- [PROBLEM REQUIREMENTS] Write the next part of the article on doubts about Turkey's official economic data, beginning immediately after its final sentence.

====== TEXT SEGMENT

Turkey’s official economic data is untrustworthy and is used by the administration of President Recep Tayyip Erdogan to cover up the true state of the economy and the country’s finances, according to Kemal Kilicdaroglu, who this coming weekend on May 14 will challenge the strongman for the presidency in the Turkish elections.
Kilicdaroglu outlined the accusation in an interview with Bloomberg in which he also called for an investigation into Turkey’s stock exchange, which he said had been turned “into a robbery tool.”
This publication several years ago lost faith in Turkey’s inflation data as presented by the Turkish Statistical Institute (TUIK, or TurkStat), with the numbers neither corresponding to the reality experienced by households nor compiled with standard methodology. Surveys have shown that most Turks suspect that the data is inaccurate and nowadays many media outlets look out not just for the official inflation announcement, but also for the bulletin from ENAG, an Istanbul-based inflation research group run by economists, which each month gives its own assessment of the realities of rampant price growth in Turkey. Also clearly suspect in bne IntelliNews’ assessment is Turkey’s GDP data. As far back as September 2017, Germany’s Commerzbank, in a report entitled “Turkey – Are you kidding me?”, ignited a quarrel by claiming that Turkey’s official growth figures were “more than questionable”.

============
====== DATASET RECORDS

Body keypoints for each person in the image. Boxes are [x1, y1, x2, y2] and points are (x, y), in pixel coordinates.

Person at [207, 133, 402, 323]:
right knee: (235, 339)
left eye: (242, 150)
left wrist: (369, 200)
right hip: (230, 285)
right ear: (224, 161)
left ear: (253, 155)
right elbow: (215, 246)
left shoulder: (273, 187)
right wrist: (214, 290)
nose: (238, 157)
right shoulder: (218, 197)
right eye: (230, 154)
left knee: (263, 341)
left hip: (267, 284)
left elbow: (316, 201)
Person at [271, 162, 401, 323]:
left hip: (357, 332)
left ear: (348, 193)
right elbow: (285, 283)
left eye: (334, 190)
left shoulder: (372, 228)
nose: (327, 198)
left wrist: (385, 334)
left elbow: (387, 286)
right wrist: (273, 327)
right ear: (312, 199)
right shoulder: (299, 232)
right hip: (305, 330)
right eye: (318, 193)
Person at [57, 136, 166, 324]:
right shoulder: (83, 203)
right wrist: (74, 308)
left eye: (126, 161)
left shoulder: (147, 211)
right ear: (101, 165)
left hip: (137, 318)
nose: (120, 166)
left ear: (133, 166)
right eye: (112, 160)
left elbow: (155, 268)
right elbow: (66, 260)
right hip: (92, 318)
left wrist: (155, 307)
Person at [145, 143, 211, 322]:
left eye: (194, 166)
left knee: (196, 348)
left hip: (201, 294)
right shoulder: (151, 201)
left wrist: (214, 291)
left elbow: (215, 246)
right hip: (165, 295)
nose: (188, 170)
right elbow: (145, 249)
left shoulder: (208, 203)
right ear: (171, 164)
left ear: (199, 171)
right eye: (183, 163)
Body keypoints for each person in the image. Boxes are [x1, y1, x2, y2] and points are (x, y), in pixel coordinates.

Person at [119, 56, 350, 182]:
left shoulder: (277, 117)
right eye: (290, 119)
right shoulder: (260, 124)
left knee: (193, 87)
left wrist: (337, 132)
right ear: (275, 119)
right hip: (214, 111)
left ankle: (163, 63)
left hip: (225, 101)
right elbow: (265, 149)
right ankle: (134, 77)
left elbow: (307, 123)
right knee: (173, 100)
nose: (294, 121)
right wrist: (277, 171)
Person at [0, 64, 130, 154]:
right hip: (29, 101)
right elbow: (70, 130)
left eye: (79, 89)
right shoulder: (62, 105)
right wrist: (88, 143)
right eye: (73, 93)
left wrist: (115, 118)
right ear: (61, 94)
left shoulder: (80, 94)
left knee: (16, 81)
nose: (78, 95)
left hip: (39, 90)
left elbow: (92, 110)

============

- [TASK RESPONSE]
In October 2020, a former head of TUIK turned opposition politician, Birol Aydemi, told Bloomberg that Turkish economic data were “detached from reality” with statistics officials picked for their loyalty to the Erdogan administration rather than merit.
In his interview, Kilicdaroglu, who is the joint presidential election candidate of the six-party Nation Alliance and has been endorsed by the pro-Kurdish minority Peoples’ Democratic Party (HDP), said that if elected, his government would set up a team to ascertain the economic damage undermining Turkey and understand what’s really happening in the economy. As things stood, Kilicdaroglu added, his team even lacked visibility on the central bank and state lenders.
“The numbers in Turkey are not transparent, they are not accurate,” he was quoted as saying. “We do not have enough information on our obligations, commitments, or income and expenditure.”
Kilicdaroglu’s remarks came amid reports that investors’ expectations of him achieving a first-round victory over Erdogan have risen, with the sentiment boosting stocks of Turkish banks and holding companies.
TUIK told Bloomberg in a statement: “TurkStat produces and publishes data that conforms to international standards and is in line with the principles of reliability, consistency, impartiality, statistical discretion, topicality, transparency, science and comparison.”
With Turkish stocks sinking deeper into a bear market, Kilicdaroglu was also cited as saying that his government would make a priority of probing Borsa Istanbul.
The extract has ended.